-- Data under study --
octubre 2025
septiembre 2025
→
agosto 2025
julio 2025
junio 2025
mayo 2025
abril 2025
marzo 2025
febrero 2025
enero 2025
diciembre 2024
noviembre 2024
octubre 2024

-- Problem statement --
The records above must be reproduced word for word.

-- Written solution --
octubre 2025
septiembre 2025
→
agosto 2025
julio 2025
junio 2025
mayo 2025
abril 2025
marzo 2025
febrero 2025
enero 2025
diciembre 2024
noviembre 2024
octubre 2024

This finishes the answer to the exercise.